One the questions I am most often asked is "Do you do housecalls?", often with the question posed in reference to euthanasia. I usually respond with no, although I have done two housecall euthanasias in the past year. The main reason I don't do them is that I simply don't have time. Often I am asked by someone who is not near to the clinic where I practice, and, including travel time, it could easily take me 2-3 hours at the end of my day from start to finish. This would be outside office hours, as I need to be at the practice during my working hours to see other patients. Why so much time? Well, in order to have the right tools, I would need to be coming from work, or have planned it far enough in advance to have the right drugs and medical equipment with me. If we're using sedation first, I need to wait while that takes effect. The actual procedure is over in seconds once an injection is given into the vein, but finding a vein can take some time and is sometimes a struggle. To be practical, we need to find a way to keep patients from soiling the area after they have passed, and I don't like owners to see their beloved pet in a cadaver bag. I need to take the patient's remains back to the clinic to be stored until they are picked up by the cremation company. Preferably I have one of my veterinary technicians or assistants with me, to help me during the euthanasia, as well as with lifting the patient out of the car when we reach the clinic. Logistically, this can be difficult to arrange.
People believe that their pet will be less stressed at home, but often we can find ways to minimize stress at the clinic. Sometimes I come out to the client's vehicle to give sedation first (oral sedation is not reliable, and I only give injectable). Other times I do the entire procedure in the car. We have a quiet exam room that has a comfy couch (it's where I do most of my acupuncture appointments) and most dogs will settle in nicely there. The other advantage to being at the clinic, is that when things don't go according to plan (yes, even euthanasias sometimes require a Plan B), I have immediate access to more drugs, extra hands, and even gas anesthetic, in order to make my patient's passing the most peaceful possible.
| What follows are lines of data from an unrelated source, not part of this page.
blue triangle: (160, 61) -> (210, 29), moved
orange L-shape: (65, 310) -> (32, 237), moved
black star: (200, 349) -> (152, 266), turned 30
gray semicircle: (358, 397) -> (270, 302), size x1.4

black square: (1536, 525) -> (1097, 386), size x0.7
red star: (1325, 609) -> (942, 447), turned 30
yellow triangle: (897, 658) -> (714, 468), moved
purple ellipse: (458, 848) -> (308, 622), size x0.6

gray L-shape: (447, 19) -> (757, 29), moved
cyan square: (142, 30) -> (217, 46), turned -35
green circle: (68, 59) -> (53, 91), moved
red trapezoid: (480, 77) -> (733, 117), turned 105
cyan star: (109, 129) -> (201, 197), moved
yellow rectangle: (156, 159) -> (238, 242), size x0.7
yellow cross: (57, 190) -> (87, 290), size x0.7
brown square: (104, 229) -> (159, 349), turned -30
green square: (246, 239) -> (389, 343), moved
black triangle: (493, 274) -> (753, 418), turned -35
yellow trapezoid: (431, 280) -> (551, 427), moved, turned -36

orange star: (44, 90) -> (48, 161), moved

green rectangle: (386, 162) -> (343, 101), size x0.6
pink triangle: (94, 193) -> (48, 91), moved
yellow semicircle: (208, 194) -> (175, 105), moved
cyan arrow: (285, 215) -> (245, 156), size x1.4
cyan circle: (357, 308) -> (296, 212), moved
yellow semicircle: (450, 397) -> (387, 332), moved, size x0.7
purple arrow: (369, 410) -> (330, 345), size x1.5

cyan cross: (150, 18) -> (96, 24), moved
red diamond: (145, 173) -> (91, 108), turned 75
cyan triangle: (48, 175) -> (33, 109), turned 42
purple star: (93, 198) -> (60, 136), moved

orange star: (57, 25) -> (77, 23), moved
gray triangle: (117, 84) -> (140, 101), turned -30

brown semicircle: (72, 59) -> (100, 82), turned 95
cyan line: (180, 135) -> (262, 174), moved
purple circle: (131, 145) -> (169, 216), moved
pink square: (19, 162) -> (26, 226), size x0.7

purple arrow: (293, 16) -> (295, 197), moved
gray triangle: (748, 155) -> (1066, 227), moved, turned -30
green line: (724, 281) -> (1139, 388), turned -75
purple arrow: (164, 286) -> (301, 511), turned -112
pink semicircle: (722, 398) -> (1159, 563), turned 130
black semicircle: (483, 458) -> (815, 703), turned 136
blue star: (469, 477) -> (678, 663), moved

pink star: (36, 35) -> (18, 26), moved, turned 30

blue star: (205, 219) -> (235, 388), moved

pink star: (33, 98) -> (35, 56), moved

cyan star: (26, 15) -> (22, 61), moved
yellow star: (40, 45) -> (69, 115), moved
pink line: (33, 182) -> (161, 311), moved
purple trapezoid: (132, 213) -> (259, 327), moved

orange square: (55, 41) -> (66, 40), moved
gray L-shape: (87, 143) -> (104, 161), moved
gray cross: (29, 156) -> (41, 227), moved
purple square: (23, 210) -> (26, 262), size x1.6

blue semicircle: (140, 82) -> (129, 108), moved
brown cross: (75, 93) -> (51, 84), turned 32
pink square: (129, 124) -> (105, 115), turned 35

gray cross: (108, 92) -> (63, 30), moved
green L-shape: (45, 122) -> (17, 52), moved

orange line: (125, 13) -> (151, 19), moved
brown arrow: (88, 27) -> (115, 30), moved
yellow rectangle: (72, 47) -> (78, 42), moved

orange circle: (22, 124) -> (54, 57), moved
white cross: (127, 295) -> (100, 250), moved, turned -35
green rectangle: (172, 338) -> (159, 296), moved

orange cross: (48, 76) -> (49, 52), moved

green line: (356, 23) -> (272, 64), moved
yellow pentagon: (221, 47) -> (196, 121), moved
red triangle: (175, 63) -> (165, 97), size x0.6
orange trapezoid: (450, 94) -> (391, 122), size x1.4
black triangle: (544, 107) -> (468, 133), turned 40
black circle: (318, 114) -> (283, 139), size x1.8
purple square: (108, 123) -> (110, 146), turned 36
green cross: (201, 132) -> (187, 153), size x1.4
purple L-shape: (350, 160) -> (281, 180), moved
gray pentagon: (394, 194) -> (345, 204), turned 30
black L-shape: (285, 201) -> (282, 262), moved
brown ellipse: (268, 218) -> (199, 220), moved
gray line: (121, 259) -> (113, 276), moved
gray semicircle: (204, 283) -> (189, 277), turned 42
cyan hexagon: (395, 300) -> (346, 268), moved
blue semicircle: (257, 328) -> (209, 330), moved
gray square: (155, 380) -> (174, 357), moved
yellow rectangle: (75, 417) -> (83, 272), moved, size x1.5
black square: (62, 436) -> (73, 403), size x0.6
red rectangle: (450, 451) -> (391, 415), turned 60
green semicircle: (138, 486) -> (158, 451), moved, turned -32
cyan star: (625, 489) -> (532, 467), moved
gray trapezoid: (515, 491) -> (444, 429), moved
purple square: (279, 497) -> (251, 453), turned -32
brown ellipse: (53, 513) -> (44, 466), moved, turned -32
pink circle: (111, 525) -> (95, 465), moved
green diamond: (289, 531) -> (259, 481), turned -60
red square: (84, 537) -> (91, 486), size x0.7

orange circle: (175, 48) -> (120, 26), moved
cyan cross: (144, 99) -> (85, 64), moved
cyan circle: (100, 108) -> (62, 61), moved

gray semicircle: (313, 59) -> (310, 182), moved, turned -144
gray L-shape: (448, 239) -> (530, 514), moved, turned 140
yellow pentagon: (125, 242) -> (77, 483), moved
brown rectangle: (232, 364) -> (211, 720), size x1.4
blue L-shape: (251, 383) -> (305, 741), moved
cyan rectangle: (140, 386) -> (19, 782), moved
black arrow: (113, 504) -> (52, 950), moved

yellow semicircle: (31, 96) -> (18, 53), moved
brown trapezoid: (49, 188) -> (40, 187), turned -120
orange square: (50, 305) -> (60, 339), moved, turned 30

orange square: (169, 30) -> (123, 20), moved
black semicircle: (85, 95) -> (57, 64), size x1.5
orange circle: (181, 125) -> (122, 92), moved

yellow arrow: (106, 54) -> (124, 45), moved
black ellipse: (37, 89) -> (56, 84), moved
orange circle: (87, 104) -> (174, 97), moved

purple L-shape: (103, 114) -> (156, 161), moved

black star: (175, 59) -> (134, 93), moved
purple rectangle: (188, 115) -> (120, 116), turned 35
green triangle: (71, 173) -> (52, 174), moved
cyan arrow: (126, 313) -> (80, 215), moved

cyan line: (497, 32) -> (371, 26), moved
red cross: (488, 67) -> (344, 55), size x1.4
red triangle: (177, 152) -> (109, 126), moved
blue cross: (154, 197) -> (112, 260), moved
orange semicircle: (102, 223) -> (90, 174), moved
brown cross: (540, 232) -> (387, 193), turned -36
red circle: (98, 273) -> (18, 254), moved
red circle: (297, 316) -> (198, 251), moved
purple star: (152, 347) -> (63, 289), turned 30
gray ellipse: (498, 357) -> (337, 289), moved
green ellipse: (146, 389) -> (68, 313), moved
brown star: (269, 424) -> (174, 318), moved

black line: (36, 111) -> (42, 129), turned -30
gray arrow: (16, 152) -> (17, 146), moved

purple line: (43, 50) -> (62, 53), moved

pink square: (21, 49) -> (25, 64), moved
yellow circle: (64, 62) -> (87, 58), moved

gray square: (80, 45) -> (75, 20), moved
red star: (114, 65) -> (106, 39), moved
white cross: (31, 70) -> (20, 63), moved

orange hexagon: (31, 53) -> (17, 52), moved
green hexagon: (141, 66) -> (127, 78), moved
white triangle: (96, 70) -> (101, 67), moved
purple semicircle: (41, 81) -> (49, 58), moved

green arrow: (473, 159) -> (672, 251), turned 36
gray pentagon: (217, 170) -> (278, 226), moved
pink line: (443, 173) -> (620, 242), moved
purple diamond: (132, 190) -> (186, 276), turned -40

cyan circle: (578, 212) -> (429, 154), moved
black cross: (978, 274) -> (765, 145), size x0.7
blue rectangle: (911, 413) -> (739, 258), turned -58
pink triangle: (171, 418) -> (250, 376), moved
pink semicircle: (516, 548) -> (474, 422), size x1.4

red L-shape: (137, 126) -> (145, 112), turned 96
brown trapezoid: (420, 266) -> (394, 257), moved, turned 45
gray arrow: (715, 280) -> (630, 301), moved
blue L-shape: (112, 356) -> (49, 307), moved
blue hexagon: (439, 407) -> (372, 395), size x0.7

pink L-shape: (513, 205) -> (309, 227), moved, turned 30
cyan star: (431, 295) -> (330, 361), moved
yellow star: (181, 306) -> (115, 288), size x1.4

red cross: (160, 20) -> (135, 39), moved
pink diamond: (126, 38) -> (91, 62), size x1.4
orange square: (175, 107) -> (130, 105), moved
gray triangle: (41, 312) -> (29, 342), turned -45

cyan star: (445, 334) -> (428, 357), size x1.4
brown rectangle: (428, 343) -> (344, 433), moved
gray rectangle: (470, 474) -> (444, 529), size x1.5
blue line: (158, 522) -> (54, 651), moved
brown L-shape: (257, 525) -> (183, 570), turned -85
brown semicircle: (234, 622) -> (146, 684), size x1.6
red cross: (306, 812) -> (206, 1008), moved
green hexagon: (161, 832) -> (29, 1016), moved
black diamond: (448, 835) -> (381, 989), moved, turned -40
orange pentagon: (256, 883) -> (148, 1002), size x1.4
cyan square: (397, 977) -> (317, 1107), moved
Of the two housecall euthanasias I have done, both were very peaceful for the patient and as stress free as possible for their owners. I'm glad I was able to offer this for them, but when I am performing as many as seven euthanasias in a bad week, I can't accommodate everyone. So I maintain that we can do a "good death" in hospital, one that honors both the life of the patient and their bond with their humans, as we give them the final gift of a peaceful passing.